Decalogo (semiserio) per chi vuole diventare più creativo

Idee_post_itCome posso diventare più creativo nel mio lavoro?”. Molto spesso, durante le mie lezioni o i miei corsi, le persone mi pongono questa domanda.

Alcuni, i più pessimisti, sciorinano anche un (lungo) elenco di motivi per cui nella propria azienda (o scuola, università, ospedale, associazione, ecc.) proprio non è possibile sviluppare la creatività. Mi verrebbe voglia, qualche volta, di rispondere: “Eh, no, per te non c’è alcuna opportunità: rasségnati!”, ma so che la verità è un’altra.

Gandhi, nella sua saggezza, diceva: “Sii tu il cambiamento che vuoi vedere nel mondo”. Sono convinto che ogni cambiamento, ogni miglioramento nasce prima nella nostra mente e poi si realizza nelle nostre azioni.

Ecco, allora, una sorta di decalogo (semiserio) che mi sono divertito a scrivere per chi desidera diventare un professionista più creativo.

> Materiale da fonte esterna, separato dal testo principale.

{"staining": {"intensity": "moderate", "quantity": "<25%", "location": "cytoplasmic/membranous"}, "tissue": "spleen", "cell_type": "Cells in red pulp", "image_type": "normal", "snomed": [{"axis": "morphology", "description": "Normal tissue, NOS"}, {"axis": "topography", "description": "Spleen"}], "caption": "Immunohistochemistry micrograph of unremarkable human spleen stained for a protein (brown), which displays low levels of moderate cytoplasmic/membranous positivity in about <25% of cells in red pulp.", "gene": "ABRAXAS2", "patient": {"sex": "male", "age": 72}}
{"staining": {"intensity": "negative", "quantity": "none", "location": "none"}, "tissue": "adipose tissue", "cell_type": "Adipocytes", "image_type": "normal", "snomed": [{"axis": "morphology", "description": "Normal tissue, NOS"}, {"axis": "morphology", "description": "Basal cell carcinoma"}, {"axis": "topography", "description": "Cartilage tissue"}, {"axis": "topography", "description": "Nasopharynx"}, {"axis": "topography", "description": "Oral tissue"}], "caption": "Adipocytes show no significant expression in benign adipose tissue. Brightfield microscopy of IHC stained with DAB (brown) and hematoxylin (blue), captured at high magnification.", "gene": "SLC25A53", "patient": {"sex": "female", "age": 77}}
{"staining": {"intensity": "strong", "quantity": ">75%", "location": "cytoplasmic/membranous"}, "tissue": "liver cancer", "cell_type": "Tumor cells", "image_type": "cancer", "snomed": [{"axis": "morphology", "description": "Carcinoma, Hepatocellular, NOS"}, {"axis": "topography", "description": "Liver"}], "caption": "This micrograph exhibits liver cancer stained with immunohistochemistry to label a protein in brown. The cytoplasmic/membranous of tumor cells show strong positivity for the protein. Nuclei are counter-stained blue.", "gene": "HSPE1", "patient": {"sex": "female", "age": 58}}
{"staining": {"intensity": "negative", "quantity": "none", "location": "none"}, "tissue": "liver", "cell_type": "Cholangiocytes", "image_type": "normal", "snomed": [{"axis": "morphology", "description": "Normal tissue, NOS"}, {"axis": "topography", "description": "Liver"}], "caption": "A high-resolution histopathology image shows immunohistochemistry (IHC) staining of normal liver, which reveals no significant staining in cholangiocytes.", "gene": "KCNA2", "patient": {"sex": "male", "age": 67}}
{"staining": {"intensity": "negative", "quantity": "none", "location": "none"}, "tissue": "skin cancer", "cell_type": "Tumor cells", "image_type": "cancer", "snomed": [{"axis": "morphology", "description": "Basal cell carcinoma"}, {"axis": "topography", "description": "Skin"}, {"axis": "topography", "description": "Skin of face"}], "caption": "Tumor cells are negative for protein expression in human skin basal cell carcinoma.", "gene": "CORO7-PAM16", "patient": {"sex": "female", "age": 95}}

  1. Mente aperta: Quando mi viene in mente, o mi presentano, una nuova idea, prima di criticarla, provo ad accoglierla per evidenziare gli aspetti positivi e le opportunità che cela (comprese le proposte del boss o della suocera …);
  1. Osservazione: la realtà regala, continuamente, spunti interessanti: voglio osservare con maggior attenzione ciò che mi circonda (persone, oggetti, luoghi, servizi, ecc.). Come affermava Henry James: “Nulla è vano per la mente di uno scrittore“;
  1. Esplorazione: Scelgo un approccio “esplorativo”, mi impegno a conoscere metodi, professionisti e idee che sono (un po’) oltre i confini del mio ambito lavorativo. Conoscere e sperimentare nuovi approcci e, soprattutto, creare “intersezioni” tra discipline diverse può schiudere possibilità inattese;
  1. Flessibilità: quando mi capita un imprevisto, scelgo di reagire in modo creativo, di generare diverse alternative, di adattare al meglio quello che ho. “I venti e le onde sono sempre dalla parte dei navigatori più abili”, ammoniva Edward Gibbon. Desidero anche allenare la mia mente ad essere flessibile, a usare strumenti e idee in modo innovativo e a comprendere meglio nuovi paradigmi e nuovi scenari;
  1. Ispirazione: mi impegno ad organizzare (almeno ogni due o tre mesi) un aperitivo, una cena (o, comunque, un’occasione di confronto) con le persone più brillanti e creative che conosco. Oltre al piacere del confronto (e al divertimento), potrei portarmi a casa nuovi spunti e nuove suggestioni;
  1. Umorismo: riuscire a ridere di un problema o di una situazione (poco gradevole) è il modo migliore per affrontarla: scelgo di cercare, in ogni circostanza, gli aspetti divertenti. “L’umorismo come la bellezza”, ricordava lo scrittore George Mikes, “sta nell’occhio di chi osserva.”
  1. Curiosità: è un aspetto fondamentale per sviluppare la creatività, “La curiosità è il motore dell’intelligenza” – scriveva Cesarina Vighy – “è una robusta stampella con cui sorreggersi, è la porta aperta sulla vita.” Voglio dedicare qualche minuto, ogni giorno, a pormi della domande originali, che non mi sono mai posto prima e che potrebbero mettere in discussione lo “status quo” della mia azienda o della mia professione.
  1. Leggerezza: il mio lavoro e i miei progetti non sempre vanno come vorrei: farmi prendere dallo sconforto o dal nervoso, però, non serve. Meglio concentrarmi sugli aspetti positivi e sulle opportunità. Preferisco prendere la vita con leggerezza, come esorta Calvino: “leggerezza non è superficialità, ma planare sulle cose dall’alto, non avere macigni sul cuore.
  1. Giocare con le idee: voglio smontare e ricomporre le idee come facevo con i mattoncini delle costruzioni da bambino. In ogni intuizione c’è qualche elemento prezioso: se ho la passione (e la pazienza) di scomporla, migliorarla e riorganizzarla, posso dare vita a idee “dirompenti”;
  1. Aggiornamento: imparare continuamente è uno dei modi migliori per stimolare la mia creatività e la fluidità mentale. Voglio regalarmi almeno un’ora alla settimana da dedicare a letture stimolanti, a corsi on-line, a video ispiranti, ecc.